VeML: An End-to-End Machine Learning Lifecycle for Large-scale and High-dimensional Data
This work addresses efficiency and robustness issues in ML lifecycle management for practitioners handling large-scale, high-dimensional data, representing an incremental improvement over existing systems.
The paper tackles the high cost and accuracy degradation in building end-to-end machine learning lifecycles for large-scale, high-dimensional data by introducing VeML, a version management system that transfers lifecycles from similar datasets and detects data mismatches without labeled testing data, showing promising results on real-world datasets like driving images and spatiotemporal sensor data.

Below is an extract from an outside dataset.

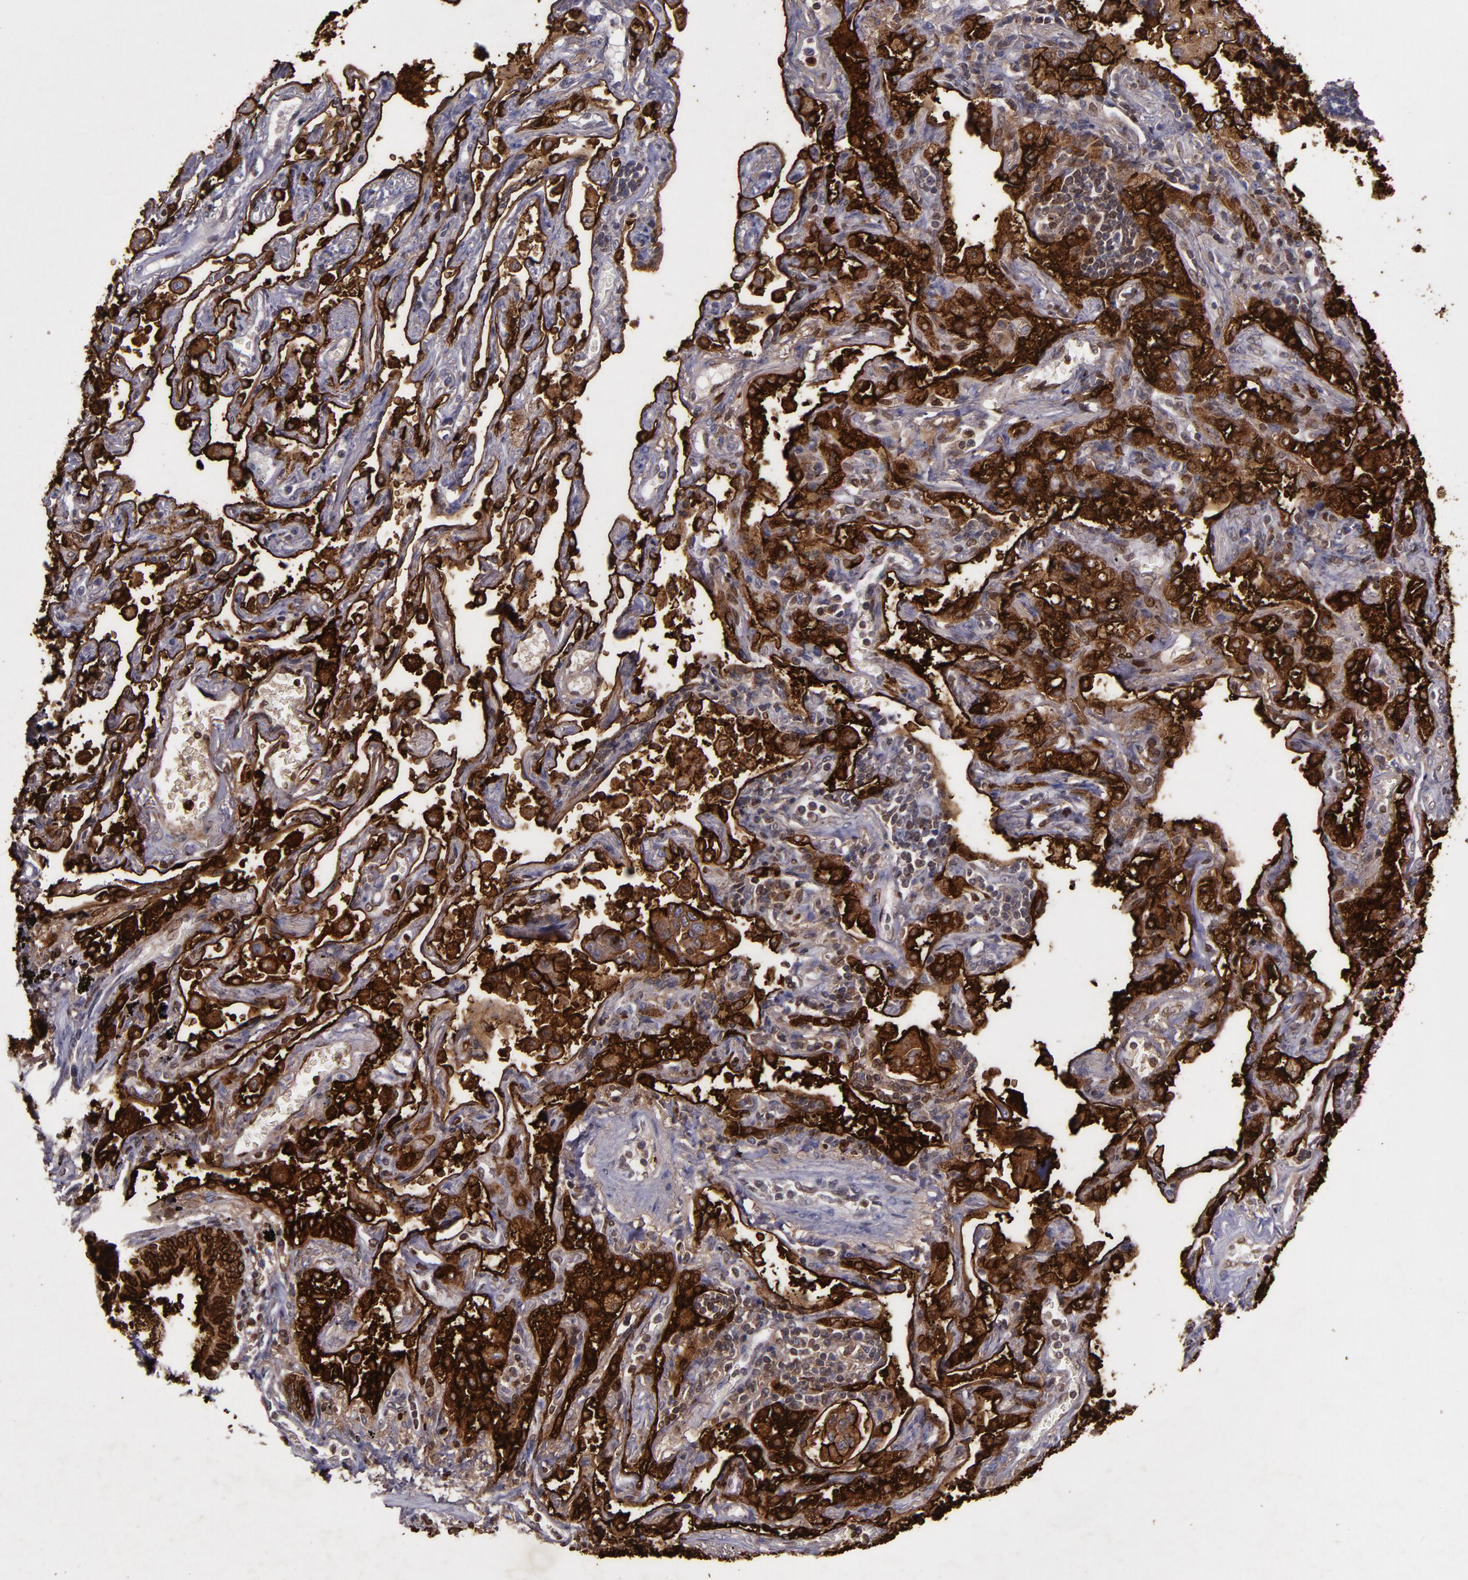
{"staining": {"intensity": "strong", "quantity": ">75%", "location": "cytoplasmic/membranous"}, "tissue": "lung cancer", "cell_type": "Tumor cells", "image_type": "cancer", "snomed": [{"axis": "morphology", "description": "Adenocarcinoma, NOS"}, {"axis": "topography", "description": "Lung"}], "caption": "An image of lung cancer (adenocarcinoma) stained for a protein shows strong cytoplasmic/membranous brown staining in tumor cells.", "gene": "MFGE8", "patient": {"sex": "female", "age": 65}}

An end-to-end machine learning (ML) lifecycle consists of many iterative processes, from data preparation and ML model design to model training and then deploying the trained model for inference. When building an end-to-end lifecycle for an ML problem, many ML pipelines must be designed and executed that produce a huge number of lifecycle versions. Therefore, this paper introduces VeML, a Version management system dedicated to end-to-end ML Lifecycle. Our system tackles several crucial problems that other systems have not solved. First, we address the high cost of building an ML lifecycle, especially for large-scale and high-dimensional dataset. We solve this problem by proposing to transfer the lifecycle of similar datasets managed in our system to the new training data. We design an algorithm based on the core set to compute similarity for large-scale, high-dimensional data efficiently. Another critical issue is the model accuracy degradation by the difference between training data and testing data during the ML lifetime, which leads to lifecycle rebuild. Our system helps to detect this mismatch without getting labeled data from testing data and rebuild the ML lifecycle for a new data version. To demonstrate our contributions, we conduct experiments on real-world, large-scale datasets of driving images and spatiotemporal sensor data and show promising results.